УСЛОВИЯ ЗАДАНИЯ
1 - Кем когда-то был Шварц, судя по отрывку о дяде Жене Шварце?
2 - Допишите продолжение отрывка о дяде Жене Шварце, начав сразу после его последнего предложения.

ИЗБРАННЫЙ ОТРЫВОК
Иногда заходил еще один человек, которого мы, дети, обожали: дядя Женя Шварц. Мы его считали всецело принадлежащим нам, так как думали, что он пишет только для детей, висли на нем и не пускали к взрослым, пока толстый веселый дядя Женя не расскажет что-нибудь смешное. А Шварц, который когда-то был актером, сопровождал остроумные рассказы чудесными показами людей, волшебников или животных. Иногда изображал даже предметы. Он предлагал нам игру в покупателя и кассиршу, а сам изображал и кассиршу, и кассу. Покупатель, например, говорил:
– Выбейте, пожалуйста, двадцать восемь рублей сорок три копейки.
– Вам в какой отдел?
– Где конфеты.
Наша «кассирша» повторяла: «Двадцать восемь рублей сорок три копейки» – и выбивала сумму на своем лице, поочередно мигая то левым, то правым глазом и шевеля носом. Потом крутила ручку кассы около уха, открывала рот и высовывала язык – чек, при этом так смешно тараща глаза, что мы умирали со смеху…
– Дядя Женя! Ну еще что-нибудь! – не унимались мы. Но тут на выручку приходила жена Бориса Михайловича, Рая Борисовна:
– Ребята, дайте Евгению Львовичу побеседовать со взрослыми, – и уводила Шварца в кабинет Эйхенбаума.

Исходный материал:
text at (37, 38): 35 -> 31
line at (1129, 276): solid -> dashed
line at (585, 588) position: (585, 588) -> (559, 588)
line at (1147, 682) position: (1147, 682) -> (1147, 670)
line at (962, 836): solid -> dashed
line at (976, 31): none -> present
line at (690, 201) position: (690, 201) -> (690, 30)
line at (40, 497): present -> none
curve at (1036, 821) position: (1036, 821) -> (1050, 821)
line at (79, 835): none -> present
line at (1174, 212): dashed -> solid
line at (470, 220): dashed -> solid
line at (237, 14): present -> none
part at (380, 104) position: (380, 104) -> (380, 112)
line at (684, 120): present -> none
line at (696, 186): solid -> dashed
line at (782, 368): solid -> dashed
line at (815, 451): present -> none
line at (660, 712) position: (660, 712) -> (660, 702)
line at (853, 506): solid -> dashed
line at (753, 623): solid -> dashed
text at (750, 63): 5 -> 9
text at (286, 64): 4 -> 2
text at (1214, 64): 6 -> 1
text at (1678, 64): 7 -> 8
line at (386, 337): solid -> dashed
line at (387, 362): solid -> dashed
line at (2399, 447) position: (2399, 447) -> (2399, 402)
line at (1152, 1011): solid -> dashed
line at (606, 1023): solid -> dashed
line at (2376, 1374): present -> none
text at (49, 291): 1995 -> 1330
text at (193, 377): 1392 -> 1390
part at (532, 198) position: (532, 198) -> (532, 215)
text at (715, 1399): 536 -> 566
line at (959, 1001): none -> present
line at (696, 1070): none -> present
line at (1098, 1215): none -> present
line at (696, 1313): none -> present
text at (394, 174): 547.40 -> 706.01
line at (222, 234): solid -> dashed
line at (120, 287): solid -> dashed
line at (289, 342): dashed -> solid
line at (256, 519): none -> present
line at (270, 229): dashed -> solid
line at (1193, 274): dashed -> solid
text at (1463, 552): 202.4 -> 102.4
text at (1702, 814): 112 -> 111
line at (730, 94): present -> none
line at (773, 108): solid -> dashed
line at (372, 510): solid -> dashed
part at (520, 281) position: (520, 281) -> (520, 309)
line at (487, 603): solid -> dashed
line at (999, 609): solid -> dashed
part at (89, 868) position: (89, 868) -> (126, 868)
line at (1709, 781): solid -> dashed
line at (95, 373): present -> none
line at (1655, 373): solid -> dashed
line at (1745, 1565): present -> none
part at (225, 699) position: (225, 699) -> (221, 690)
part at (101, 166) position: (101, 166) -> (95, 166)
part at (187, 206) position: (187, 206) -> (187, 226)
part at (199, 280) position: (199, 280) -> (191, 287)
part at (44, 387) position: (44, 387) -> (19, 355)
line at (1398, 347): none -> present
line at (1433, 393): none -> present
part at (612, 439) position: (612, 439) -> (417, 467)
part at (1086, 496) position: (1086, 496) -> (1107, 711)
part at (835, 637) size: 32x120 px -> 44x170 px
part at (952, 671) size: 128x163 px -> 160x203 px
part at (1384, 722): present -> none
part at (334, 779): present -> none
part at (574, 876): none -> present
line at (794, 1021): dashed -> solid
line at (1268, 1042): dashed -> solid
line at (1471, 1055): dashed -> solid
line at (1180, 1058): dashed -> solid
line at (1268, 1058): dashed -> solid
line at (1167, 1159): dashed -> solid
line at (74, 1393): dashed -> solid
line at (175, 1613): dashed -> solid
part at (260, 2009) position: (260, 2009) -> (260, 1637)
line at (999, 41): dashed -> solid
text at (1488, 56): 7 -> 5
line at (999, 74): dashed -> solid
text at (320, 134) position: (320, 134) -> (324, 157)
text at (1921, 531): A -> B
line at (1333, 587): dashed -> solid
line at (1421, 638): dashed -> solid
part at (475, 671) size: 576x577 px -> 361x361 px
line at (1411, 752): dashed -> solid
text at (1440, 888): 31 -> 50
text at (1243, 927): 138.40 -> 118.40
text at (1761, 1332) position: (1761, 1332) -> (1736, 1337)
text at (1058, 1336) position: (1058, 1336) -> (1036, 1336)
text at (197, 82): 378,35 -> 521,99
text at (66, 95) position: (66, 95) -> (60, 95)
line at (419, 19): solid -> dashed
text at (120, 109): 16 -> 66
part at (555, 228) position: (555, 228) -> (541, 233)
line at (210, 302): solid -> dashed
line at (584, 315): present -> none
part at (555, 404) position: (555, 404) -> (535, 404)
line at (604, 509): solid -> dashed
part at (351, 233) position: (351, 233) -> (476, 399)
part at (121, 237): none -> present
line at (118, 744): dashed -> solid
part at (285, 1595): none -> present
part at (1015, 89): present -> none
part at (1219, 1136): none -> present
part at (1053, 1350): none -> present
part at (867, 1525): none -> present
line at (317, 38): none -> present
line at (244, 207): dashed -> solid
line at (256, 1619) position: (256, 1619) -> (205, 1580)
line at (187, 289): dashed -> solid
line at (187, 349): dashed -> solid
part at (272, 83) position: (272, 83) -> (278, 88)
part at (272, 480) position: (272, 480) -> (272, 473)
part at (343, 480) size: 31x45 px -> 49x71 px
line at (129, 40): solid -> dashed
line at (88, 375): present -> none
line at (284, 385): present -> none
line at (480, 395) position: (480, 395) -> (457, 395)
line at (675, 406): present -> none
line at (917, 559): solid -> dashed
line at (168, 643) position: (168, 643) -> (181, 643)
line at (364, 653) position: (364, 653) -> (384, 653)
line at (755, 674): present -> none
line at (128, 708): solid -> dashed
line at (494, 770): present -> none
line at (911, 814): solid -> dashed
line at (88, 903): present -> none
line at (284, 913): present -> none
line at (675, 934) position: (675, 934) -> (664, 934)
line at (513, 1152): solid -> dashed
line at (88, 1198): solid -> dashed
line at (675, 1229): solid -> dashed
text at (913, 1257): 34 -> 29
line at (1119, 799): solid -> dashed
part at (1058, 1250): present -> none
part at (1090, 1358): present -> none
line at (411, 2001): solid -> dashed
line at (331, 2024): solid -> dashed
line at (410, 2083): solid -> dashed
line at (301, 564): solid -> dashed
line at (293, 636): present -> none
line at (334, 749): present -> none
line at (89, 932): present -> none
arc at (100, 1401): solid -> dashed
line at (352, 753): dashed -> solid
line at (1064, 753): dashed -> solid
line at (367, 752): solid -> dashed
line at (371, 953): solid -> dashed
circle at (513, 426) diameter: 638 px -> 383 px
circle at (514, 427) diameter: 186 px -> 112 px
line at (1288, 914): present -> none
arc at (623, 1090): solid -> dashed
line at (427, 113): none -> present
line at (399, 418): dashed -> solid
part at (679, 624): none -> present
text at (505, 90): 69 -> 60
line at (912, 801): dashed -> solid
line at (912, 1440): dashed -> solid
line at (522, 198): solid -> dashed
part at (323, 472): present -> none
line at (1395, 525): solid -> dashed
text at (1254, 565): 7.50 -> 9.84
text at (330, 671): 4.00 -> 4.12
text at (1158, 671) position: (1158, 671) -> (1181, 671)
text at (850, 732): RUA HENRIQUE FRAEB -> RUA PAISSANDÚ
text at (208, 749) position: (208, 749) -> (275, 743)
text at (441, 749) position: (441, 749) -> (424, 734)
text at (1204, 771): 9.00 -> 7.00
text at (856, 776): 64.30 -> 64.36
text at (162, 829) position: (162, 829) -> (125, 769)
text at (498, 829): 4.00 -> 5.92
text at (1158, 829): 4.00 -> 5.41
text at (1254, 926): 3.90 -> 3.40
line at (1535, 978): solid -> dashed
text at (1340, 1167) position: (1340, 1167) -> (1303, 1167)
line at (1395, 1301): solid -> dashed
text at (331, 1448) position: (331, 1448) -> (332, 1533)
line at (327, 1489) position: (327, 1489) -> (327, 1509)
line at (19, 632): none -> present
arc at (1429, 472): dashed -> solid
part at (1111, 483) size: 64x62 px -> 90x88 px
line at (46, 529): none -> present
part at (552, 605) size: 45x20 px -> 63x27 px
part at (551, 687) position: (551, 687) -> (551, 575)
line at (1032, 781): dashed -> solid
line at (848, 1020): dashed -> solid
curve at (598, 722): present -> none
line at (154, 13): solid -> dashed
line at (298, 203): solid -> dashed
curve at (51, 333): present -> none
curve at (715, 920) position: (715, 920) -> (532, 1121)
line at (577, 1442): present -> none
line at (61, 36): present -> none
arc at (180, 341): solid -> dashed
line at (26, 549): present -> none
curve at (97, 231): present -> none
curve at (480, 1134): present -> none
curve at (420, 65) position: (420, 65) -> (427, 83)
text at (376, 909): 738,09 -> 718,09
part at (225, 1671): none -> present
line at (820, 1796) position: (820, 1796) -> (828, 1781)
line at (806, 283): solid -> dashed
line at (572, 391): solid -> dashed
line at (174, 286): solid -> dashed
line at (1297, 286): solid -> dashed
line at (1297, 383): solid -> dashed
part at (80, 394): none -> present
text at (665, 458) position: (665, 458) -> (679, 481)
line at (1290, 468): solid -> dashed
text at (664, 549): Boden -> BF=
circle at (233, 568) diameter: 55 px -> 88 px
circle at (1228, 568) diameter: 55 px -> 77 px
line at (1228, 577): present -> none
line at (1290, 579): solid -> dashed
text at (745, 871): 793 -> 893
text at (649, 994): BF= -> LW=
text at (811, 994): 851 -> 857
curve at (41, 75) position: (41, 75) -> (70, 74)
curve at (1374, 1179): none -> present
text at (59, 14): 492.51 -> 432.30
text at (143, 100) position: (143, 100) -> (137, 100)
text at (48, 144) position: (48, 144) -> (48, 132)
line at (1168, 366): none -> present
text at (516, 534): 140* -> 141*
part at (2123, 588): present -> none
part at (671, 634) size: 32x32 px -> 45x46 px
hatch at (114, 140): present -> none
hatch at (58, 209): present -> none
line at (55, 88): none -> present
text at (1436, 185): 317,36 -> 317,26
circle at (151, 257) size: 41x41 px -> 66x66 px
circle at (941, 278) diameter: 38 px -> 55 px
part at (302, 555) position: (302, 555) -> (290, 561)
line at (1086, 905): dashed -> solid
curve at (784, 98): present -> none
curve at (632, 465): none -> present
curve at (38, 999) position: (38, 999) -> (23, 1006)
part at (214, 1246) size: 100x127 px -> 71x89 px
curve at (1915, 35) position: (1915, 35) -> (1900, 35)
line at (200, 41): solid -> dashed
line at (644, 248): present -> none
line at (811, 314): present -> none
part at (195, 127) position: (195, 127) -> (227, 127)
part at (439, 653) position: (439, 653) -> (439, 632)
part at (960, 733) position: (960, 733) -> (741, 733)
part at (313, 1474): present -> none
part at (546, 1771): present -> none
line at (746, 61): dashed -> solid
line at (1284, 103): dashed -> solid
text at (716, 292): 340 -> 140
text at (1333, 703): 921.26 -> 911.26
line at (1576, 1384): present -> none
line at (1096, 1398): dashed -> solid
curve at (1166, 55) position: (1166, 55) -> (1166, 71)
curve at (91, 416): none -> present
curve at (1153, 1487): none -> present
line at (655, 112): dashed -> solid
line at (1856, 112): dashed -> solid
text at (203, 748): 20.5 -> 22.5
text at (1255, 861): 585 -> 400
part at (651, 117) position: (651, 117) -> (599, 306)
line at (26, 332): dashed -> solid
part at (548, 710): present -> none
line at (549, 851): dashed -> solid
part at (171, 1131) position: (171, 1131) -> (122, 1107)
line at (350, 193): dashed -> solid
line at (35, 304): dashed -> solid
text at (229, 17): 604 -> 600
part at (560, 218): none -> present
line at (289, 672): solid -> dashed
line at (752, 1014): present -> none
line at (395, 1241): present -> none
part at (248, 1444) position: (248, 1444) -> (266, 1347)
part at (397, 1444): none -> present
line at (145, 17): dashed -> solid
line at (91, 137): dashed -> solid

ОТВЕТЫ ПО ПОРЯДКУ
1 - Актером.

2 -
В 48-м году Е.Л. Шварц читал друзьям свою пьесу «Обыкновенное чудо», называлась она тогда «Медведь». Происходила читка в Комарове, бывших Келомякках, в Доме творчества писателей, где летом обыкновенно жили мои родители. Евгений Львович предложил отцу пригласить на читку меня: мне стукнуло уже 13 лет, и ему была интересна реакция подростка, потенциального зрителя будущего спектакля.
Шварц принес огромную кипу исписанной бумаги. У него в это время уже тряслись руки, и он писал крупным прыгающим почерком, отчего пьеса выглядела объемистой, как рукопись по крайней мере «Войны и мира». На титульный лист он приклеил медведя с коробки конфет «Мишка на Севере». Большой, полный, горбоносый – таким он мне запомнился на той читке (про него говорили: Шварц похож на римского патриция в период упадка империи). Читал он замечательно, как хороший актер. Старый Эйх, папа, дядя Толя и я дружно смеялись. А иногда смеялся один я, и тогда Шварц на меня весело поглядывал. Но чаще смеялись только взрослые, а я с удивлением поглядывал на них.
Пьеса всем очень понравилась. Когда Евгений Львович закончил читать, дядя Толя Мариенгоф сказал:
– Да, Женечка, пьеска что надо! Но теперь спрячь ее и никому не показывай. А ты, Мишка, никому не протрепись, что слушал.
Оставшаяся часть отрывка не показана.